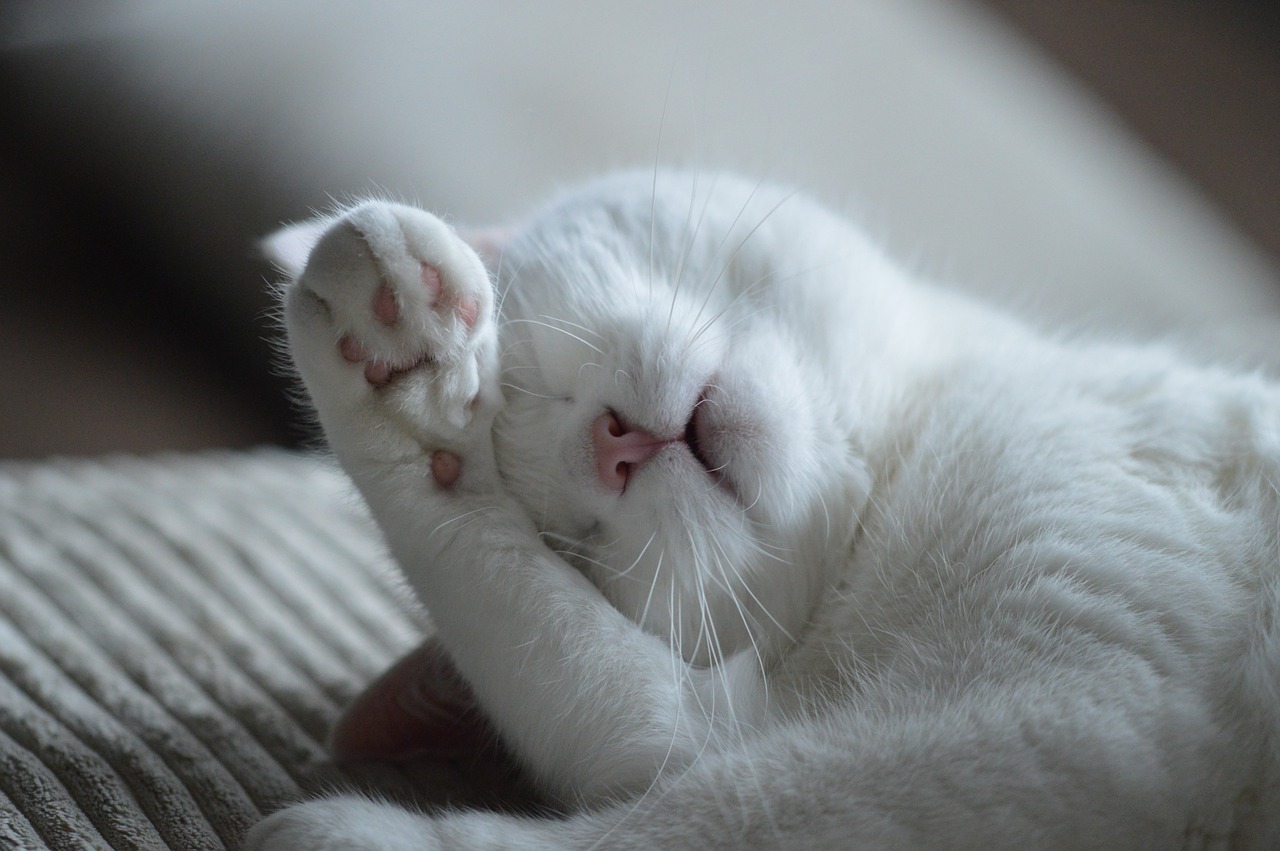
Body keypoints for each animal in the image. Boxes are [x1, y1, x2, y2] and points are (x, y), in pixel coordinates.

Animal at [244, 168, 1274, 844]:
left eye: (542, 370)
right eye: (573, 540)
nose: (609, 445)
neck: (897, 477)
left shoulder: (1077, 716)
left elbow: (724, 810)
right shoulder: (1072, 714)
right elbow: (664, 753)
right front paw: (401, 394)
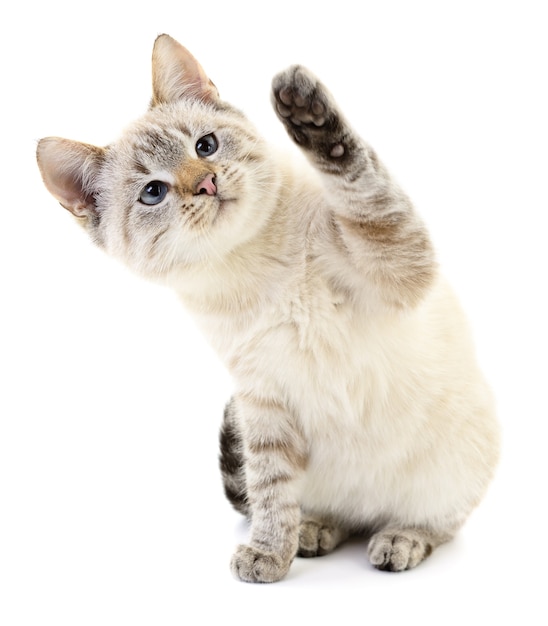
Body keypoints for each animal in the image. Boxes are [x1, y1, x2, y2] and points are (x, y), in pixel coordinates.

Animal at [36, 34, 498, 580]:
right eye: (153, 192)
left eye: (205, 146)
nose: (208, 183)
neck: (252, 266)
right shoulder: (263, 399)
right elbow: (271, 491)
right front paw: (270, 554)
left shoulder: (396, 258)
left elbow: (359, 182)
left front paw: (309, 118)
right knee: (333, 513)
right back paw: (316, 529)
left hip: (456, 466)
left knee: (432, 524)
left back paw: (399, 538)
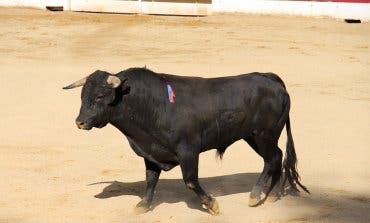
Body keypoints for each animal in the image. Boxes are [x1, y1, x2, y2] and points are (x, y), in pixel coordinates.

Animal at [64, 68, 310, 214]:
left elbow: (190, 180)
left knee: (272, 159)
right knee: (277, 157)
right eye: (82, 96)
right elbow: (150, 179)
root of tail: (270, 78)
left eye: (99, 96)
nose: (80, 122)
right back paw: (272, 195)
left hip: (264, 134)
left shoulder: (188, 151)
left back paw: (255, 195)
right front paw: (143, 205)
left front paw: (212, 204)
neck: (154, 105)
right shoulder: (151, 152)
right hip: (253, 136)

◆ ◆ ◆ ◆ ◆ ◆ ◆

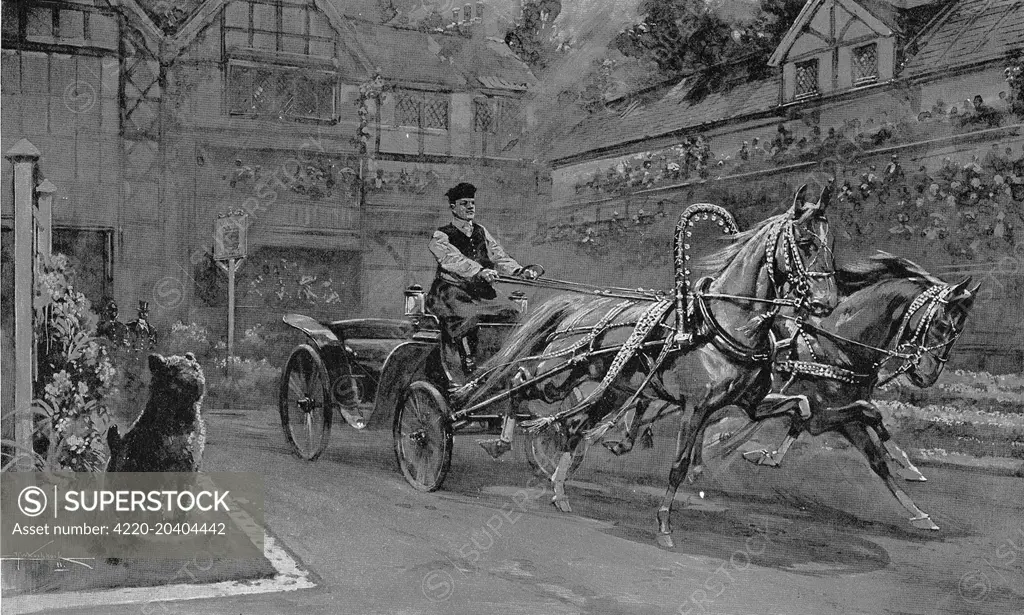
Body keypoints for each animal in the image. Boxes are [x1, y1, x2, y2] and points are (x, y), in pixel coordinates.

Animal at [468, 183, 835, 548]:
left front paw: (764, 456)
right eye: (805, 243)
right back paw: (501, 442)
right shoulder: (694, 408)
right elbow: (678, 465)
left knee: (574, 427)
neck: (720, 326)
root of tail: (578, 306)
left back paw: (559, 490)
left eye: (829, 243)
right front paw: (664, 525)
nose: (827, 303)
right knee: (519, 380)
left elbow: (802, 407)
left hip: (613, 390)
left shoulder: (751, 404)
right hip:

◆ ◆ ◆ ◆ ◆ ◆ ◆

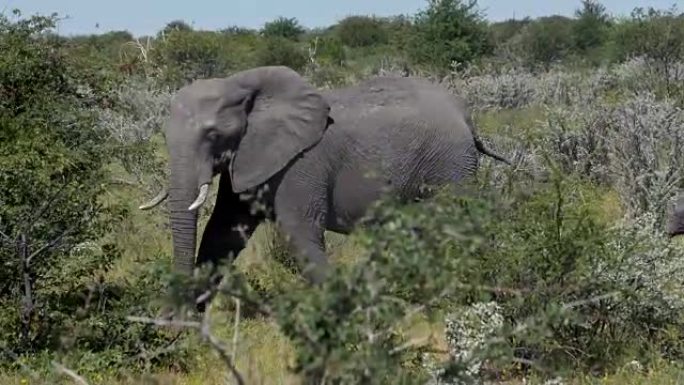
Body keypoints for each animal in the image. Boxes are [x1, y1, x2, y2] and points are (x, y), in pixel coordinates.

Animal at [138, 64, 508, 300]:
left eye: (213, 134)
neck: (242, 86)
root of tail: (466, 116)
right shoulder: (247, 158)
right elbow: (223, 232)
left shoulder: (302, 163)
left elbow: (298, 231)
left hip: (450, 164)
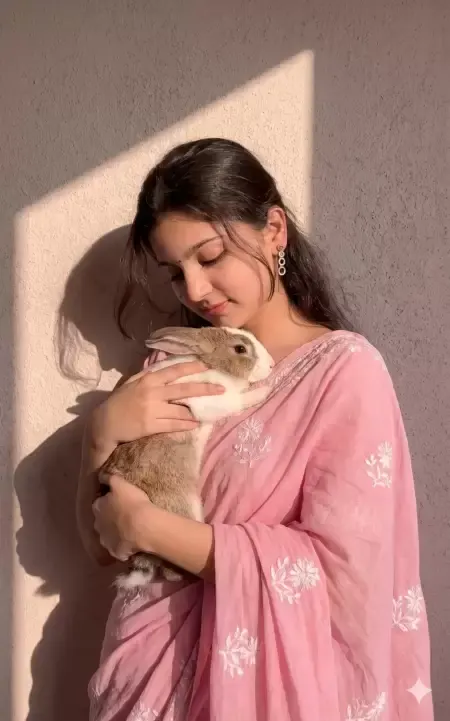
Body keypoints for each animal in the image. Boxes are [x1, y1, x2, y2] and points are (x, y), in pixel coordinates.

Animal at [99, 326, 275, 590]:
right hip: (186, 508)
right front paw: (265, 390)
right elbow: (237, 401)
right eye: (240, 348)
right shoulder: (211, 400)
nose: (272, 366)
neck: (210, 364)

◆ ◆ ◆ ◆ ◆ ◆ ◆

#### What is needed:
If a line in the records above contains the string "back", copy that line out.

#### Result for this task:
right back paw: (316, 529)
left back paw: (399, 538)
right back paw: (272, 195)
left back paw: (255, 195)
right back paw: (501, 442)
left back paw: (559, 490)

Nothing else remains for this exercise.